» **Questions to answer**
a: List every bulleted item in the Cowboy Bob lesson.
b: Who is named as the author of the Cowboy Bob lesson?
c: Reproduce the Cowboy Bob lesson from "- Identify the" up to and including "improve the community.".

Cowboy Bob Builds a Community
This lesson printed from:
Posted May 21, 2008
Author: Nancy Sedivy
Posted: May 21, 2008
A cowboy rides into a ghost town and decides that it needs to be rebuilt. Students will select the necessary things that a town needs in order for it to function and grow.
- Identify 10 different types of services that are necessary to have in every community.
- Have an understanding of the basic public goods and services vs. private goods and services found in a community.
- Identify the differences between a want and a need.
Students will learn about some of the services that people need to have in a community. They will become aware of the difference between wants and needs as well as the goods and services that are found in a community setting. They will discuss taxes and how tax money is used to improve the community.

» **Supplied entries**
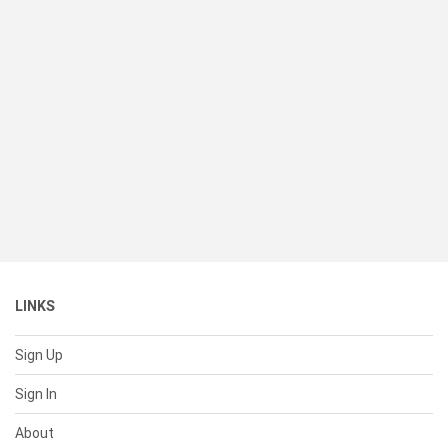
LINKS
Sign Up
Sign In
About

---

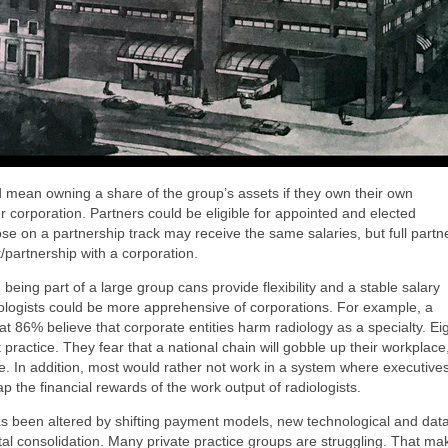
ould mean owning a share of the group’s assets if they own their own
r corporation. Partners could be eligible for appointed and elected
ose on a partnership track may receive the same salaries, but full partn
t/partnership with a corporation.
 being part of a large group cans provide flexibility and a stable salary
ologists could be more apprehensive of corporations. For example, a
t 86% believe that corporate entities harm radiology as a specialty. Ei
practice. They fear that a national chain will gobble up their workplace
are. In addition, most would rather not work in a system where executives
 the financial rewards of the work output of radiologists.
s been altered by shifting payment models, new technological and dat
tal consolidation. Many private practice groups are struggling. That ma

» **Answers to this exercise**
a:
- Identify 10 different types of services that are necessary to have in every community.
- Have an understanding of the basic public goods and services vs. private goods and services found in a community.
- Identify the differences between a want and a need.

b: Nancy Sedivy

c:
- Identify the differences between a want and a need.
Students will learn about some of the services that people need to have in a community. They will become aware of the difference between wants and needs as well as the goods and services that are found in a community setting. They will discuss taxes and how tax money is used to improve the community.